I have a number of operations I want to "fuse" together. Let's say there are 3 possible operations:
sq = lambda x: x**2
add = lambda x: x+3
mul = lambda x: x*5
I also have an array of operations:
ops = [add, sq, mul, sq]
I can then create a function from these operations:
def generateF(ops):
def inner(x):
for op in ops:
x = op(x)
return x
return inner
f = generateF(ops)
f(3) # returns 32400
fastF = lambda x: (5*(x+3)**2)**2
f
and fastF
does the same thing, but fastF
is around 1.7-2 times faster than f
on my benchmark, which makes sense. My question is, how can I write generateF
function that returns a function that is as fast as fastF
? The operations are restricted to basic operations like __add__
, __mul__
, __matmul__
, __rrshift__
, etc (essentially most numeric operations). generateF
can take as long as you'd like, because it will be done before reaching hot code.
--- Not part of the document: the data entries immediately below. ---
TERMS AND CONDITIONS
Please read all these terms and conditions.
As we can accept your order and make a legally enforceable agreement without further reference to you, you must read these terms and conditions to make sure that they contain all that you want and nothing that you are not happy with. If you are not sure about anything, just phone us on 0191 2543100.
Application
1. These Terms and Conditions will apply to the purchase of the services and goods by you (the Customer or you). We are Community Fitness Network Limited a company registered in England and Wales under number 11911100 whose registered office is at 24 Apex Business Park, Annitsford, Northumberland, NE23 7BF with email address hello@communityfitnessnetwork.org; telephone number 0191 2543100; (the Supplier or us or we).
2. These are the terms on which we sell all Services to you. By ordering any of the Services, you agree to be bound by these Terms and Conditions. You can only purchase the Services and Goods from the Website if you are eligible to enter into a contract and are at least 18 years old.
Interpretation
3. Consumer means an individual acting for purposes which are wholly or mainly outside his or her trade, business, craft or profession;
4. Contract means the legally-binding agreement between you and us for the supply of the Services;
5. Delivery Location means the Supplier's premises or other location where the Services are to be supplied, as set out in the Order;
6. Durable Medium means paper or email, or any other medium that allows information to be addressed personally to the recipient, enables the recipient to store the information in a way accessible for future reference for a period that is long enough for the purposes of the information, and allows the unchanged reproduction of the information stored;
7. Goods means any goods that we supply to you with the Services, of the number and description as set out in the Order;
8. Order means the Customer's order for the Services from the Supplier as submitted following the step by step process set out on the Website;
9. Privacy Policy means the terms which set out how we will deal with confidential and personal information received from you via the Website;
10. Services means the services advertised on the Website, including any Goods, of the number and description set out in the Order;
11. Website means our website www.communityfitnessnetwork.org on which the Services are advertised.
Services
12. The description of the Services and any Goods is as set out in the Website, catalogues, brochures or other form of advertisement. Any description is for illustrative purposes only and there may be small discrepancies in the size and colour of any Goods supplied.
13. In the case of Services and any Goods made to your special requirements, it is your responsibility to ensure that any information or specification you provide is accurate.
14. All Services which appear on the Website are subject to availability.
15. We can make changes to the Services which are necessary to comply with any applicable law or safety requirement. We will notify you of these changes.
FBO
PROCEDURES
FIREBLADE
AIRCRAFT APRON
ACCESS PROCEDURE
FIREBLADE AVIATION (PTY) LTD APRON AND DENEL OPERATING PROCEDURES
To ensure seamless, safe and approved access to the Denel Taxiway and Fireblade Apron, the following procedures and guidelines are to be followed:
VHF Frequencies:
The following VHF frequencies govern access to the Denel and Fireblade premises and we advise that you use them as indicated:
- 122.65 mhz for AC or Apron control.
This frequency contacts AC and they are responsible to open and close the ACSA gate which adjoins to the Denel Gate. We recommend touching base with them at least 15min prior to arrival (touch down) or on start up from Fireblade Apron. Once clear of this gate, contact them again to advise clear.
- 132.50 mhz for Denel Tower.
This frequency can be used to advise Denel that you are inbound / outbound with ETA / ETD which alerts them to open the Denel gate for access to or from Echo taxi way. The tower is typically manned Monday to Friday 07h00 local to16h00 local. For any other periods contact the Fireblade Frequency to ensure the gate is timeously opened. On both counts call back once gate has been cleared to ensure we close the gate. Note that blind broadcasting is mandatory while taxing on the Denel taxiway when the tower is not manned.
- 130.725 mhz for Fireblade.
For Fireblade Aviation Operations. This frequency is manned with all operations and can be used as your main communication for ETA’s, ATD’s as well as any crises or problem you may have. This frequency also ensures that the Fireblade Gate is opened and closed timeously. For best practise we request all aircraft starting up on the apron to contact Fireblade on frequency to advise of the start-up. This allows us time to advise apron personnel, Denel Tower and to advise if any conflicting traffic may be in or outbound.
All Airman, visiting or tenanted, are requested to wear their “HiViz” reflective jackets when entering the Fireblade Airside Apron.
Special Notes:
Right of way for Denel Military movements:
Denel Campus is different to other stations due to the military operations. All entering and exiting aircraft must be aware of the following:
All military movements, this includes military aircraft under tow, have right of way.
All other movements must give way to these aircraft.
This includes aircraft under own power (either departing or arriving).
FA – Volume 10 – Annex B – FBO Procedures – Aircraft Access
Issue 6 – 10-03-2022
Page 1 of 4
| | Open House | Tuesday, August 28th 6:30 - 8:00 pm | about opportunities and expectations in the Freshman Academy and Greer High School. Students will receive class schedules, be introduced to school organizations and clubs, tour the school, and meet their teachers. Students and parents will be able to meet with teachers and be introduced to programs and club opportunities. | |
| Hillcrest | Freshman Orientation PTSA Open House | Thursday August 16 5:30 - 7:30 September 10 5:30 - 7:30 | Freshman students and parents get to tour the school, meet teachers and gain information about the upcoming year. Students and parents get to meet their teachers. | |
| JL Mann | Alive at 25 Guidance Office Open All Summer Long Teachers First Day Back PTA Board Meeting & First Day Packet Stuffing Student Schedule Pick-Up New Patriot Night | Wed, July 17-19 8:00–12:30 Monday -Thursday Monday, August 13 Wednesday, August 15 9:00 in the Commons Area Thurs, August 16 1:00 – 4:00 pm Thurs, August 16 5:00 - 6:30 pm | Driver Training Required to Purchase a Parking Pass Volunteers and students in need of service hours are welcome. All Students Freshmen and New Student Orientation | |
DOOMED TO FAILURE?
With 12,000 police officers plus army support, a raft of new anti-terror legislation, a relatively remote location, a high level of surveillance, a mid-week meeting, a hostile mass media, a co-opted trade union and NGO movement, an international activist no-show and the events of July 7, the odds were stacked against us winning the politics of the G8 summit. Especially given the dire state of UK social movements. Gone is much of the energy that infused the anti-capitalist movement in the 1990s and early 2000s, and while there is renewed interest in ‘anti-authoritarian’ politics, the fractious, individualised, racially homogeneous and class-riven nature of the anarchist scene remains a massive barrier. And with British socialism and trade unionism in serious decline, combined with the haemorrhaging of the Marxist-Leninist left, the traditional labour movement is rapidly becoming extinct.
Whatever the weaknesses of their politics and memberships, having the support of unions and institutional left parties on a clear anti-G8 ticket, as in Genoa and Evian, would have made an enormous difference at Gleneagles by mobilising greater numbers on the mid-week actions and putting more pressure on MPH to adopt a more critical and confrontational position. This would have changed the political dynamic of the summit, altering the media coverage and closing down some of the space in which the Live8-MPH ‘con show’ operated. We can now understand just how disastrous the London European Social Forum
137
The context is that this is a part of my library, so I can define every legal operation, and thus know exactly what they are. The operation definitions are not given to us by the end user randomly (the user can only pick the order of the operations), so we can utilize every outside knowledge about them.
This might seem like premature optimization, but it is not, as f
is hot code. Dropping to C is not an option, as the operations can be complex (think, PyTorch tensor multiply), and x
can be of any type. Currently, I'm thinking about modifying python's bytecode, but that is very unpleasant, as bytecode specifications changes for every Python version, so I wanted to ask here first before diving into that solution.